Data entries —
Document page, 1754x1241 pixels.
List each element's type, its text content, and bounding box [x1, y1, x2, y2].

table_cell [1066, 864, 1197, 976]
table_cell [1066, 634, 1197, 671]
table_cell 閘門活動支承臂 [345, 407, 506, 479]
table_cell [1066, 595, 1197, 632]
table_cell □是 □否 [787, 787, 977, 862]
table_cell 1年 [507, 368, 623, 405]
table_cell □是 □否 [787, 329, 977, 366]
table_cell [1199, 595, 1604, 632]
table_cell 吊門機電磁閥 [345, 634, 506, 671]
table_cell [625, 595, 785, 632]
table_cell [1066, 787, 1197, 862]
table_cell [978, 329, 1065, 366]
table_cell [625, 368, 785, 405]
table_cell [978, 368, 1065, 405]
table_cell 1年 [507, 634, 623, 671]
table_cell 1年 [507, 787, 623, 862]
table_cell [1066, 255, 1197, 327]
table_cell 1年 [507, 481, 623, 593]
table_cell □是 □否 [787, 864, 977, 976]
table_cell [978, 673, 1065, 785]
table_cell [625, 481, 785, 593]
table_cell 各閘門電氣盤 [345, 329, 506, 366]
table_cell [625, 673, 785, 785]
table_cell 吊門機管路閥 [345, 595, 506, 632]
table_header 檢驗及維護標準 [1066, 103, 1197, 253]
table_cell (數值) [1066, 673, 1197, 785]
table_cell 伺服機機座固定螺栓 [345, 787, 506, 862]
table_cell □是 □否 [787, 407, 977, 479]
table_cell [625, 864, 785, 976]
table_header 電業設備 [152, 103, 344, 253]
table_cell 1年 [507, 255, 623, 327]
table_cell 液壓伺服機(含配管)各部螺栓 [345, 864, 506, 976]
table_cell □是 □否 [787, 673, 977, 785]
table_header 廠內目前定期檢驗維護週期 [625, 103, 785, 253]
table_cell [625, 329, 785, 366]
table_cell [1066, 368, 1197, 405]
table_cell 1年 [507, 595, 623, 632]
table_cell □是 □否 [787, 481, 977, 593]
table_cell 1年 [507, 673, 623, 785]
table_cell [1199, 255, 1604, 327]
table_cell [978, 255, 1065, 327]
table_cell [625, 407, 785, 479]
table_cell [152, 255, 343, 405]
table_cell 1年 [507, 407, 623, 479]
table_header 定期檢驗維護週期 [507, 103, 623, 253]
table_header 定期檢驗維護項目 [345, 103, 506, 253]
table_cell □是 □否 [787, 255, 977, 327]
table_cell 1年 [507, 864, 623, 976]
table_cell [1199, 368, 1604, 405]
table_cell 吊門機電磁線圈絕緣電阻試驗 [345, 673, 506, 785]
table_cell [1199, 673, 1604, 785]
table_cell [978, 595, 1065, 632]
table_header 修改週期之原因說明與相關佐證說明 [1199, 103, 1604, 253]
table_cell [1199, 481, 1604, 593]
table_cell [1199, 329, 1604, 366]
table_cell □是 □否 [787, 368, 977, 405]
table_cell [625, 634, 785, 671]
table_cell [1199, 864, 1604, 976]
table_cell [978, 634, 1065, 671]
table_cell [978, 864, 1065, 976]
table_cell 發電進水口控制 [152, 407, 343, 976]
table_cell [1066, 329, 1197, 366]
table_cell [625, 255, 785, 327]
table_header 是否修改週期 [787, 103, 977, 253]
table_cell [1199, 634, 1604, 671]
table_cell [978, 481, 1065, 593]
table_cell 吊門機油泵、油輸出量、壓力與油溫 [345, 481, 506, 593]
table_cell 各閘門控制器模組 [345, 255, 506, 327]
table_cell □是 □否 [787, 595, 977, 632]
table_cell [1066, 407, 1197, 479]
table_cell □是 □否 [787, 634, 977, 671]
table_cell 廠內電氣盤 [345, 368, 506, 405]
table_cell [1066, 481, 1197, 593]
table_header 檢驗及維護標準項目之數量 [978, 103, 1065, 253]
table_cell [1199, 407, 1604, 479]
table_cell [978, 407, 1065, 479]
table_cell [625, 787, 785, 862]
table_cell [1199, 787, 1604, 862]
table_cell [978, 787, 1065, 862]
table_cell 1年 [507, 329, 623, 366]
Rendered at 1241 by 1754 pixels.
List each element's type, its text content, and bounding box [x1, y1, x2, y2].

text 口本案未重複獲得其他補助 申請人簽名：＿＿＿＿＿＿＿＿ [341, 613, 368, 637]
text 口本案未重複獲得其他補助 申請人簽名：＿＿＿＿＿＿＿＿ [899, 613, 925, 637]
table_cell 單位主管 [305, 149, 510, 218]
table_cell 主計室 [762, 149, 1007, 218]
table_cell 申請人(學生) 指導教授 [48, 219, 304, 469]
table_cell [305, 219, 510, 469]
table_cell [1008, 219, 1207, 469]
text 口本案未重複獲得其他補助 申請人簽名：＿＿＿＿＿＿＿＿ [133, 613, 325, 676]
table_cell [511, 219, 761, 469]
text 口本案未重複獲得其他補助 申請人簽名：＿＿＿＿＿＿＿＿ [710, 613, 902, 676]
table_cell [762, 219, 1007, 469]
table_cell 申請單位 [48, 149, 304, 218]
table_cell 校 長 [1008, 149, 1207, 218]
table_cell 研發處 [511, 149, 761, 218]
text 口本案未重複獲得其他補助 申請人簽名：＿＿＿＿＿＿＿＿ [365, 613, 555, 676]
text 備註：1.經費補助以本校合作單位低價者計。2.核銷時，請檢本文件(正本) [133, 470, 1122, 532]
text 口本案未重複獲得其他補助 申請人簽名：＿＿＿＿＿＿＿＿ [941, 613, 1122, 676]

DO THIS — Reproduce the records with each "table_header" swapped for "column_header", leaving every other line unchanged.

WORKED SOLUTION —
Document page, 1754x1241 pixels.
List each element's type, its text content, and bounding box [x1, y1, x2, y2].

table_cell [1066, 864, 1197, 976]
table_cell [1066, 634, 1197, 671]
table_cell 閘門活動支承臂 [345, 407, 506, 479]
table_cell [1066, 595, 1197, 632]
table_cell □是 □否 [787, 787, 977, 862]
table_cell 1年 [507, 368, 623, 405]
table_cell □是 □否 [787, 329, 977, 366]
table_cell [1199, 595, 1604, 632]
table_cell 吊門機電磁閥 [345, 634, 506, 671]
table_cell [625, 595, 785, 632]
table_cell [1066, 787, 1197, 862]
table_cell [978, 329, 1065, 366]
table_cell [625, 368, 785, 405]
table_cell [978, 368, 1065, 405]
table_cell 1年 [507, 634, 623, 671]
table_cell 1年 [507, 787, 623, 862]
table_cell [1066, 255, 1197, 327]
table_cell 1年 [507, 481, 623, 593]
table_cell □是 □否 [787, 864, 977, 976]
table_cell [978, 673, 1065, 785]
table_cell [625, 481, 785, 593]
table_cell 各閘門電氣盤 [345, 329, 506, 366]
table_cell [625, 673, 785, 785]
table_cell 吊門機管路閥 [345, 595, 506, 632]
column_header 檢驗及維護標準 [1066, 103, 1197, 253]
table_cell (數值) [1066, 673, 1197, 785]
table_cell 伺服機機座固定螺栓 [345, 787, 506, 862]
table_cell □是 □否 [787, 407, 977, 479]
table_cell [625, 864, 785, 976]
column_header 電業設備 [152, 103, 344, 253]
table_cell 1年 [507, 255, 623, 327]
table_cell 液壓伺服機(含配管)各部螺栓 [345, 864, 506, 976]
table_cell □是 □否 [787, 673, 977, 785]
column_header 廠內目前定期檢驗維護週期 [625, 103, 785, 253]
table_cell [625, 329, 785, 366]
table_cell [1066, 368, 1197, 405]
table_cell 1年 [507, 595, 623, 632]
table_cell □是 □否 [787, 481, 977, 593]
table_cell 1年 [507, 673, 623, 785]
table_cell [1199, 255, 1604, 327]
table_cell [978, 255, 1065, 327]
table_cell [625, 407, 785, 479]
table_cell [152, 255, 343, 405]
table_cell 1年 [507, 407, 623, 479]
column_header 定期檢驗維護週期 [507, 103, 623, 253]
column_header 定期檢驗維護項目 [345, 103, 506, 253]
table_cell □是 □否 [787, 255, 977, 327]
table_cell 1年 [507, 864, 623, 976]
table_cell [1199, 368, 1604, 405]
table_cell 吊門機電磁線圈絕緣電阻試驗 [345, 673, 506, 785]
table_cell [1199, 673, 1604, 785]
table_cell [978, 595, 1065, 632]
column_header 修改週期之原因說明與相關佐證說明 [1199, 103, 1604, 253]
table_cell [1199, 481, 1604, 593]
table_cell [1199, 329, 1604, 366]
table_cell □是 □否 [787, 368, 977, 405]
table_cell [625, 634, 785, 671]
table_cell [1199, 864, 1604, 976]
table_cell [978, 634, 1065, 671]
table_cell [978, 864, 1065, 976]
table_cell 發電進水口控制 [152, 407, 343, 976]
table_cell [1066, 329, 1197, 366]
table_cell [625, 255, 785, 327]
column_header 是否修改週期 [787, 103, 977, 253]
table_cell [1199, 634, 1604, 671]
table_cell [978, 481, 1065, 593]
table_cell 吊門機油泵、油輸出量、壓力與油溫 [345, 481, 506, 593]
table_cell 各閘門控制器模組 [345, 255, 506, 327]
table_cell □是 □否 [787, 595, 977, 632]
table_cell [1066, 407, 1197, 479]
table_cell □是 □否 [787, 634, 977, 671]
table_cell 廠內電氣盤 [345, 368, 506, 405]
table_cell [1066, 481, 1197, 593]
column_header 檢驗及維護標準項目之數量 [978, 103, 1065, 253]
table_cell [1199, 407, 1604, 479]
table_cell [978, 407, 1065, 479]
table_cell [625, 787, 785, 862]
table_cell [1199, 787, 1604, 862]
table_cell [978, 787, 1065, 862]
table_cell 1年 [507, 329, 623, 366]
Rendered at 1241 by 1754 pixels.
List each element's type, its text content, and bounding box [x1, y1, x2, y2].

text 口本案未重複獲得其他補助 申請人簽名：＿＿＿＿＿＿＿＿ [341, 613, 368, 637]
text 口本案未重複獲得其他補助 申請人簽名：＿＿＿＿＿＿＿＿ [899, 613, 925, 637]
table_cell 單位主管 [305, 149, 510, 218]
table_cell 主計室 [762, 149, 1007, 218]
table_cell 申請人(學生) 指導教授 [48, 219, 304, 469]
table_cell [305, 219, 510, 469]
table_cell [1008, 219, 1207, 469]
text 口本案未重複獲得其他補助 申請人簽名：＿＿＿＿＿＿＿＿ [133, 613, 325, 676]
table_cell [511, 219, 761, 469]
text 口本案未重複獲得其他補助 申請人簽名：＿＿＿＿＿＿＿＿ [710, 613, 902, 676]
table_cell [762, 219, 1007, 469]
table_cell 申請單位 [48, 149, 304, 218]
table_cell 校 長 [1008, 149, 1207, 218]
table_cell 研發處 [511, 149, 761, 218]
text 口本案未重複獲得其他補助 申請人簽名：＿＿＿＿＿＿＿＿ [365, 613, 555, 676]
text 備註：1.經費補助以本校合作單位低價者計。2.核銷時，請檢本文件(正本) [133, 470, 1122, 532]
text 口本案未重複獲得其他補助 申請人簽名：＿＿＿＿＿＿＿＿ [941, 613, 1122, 676]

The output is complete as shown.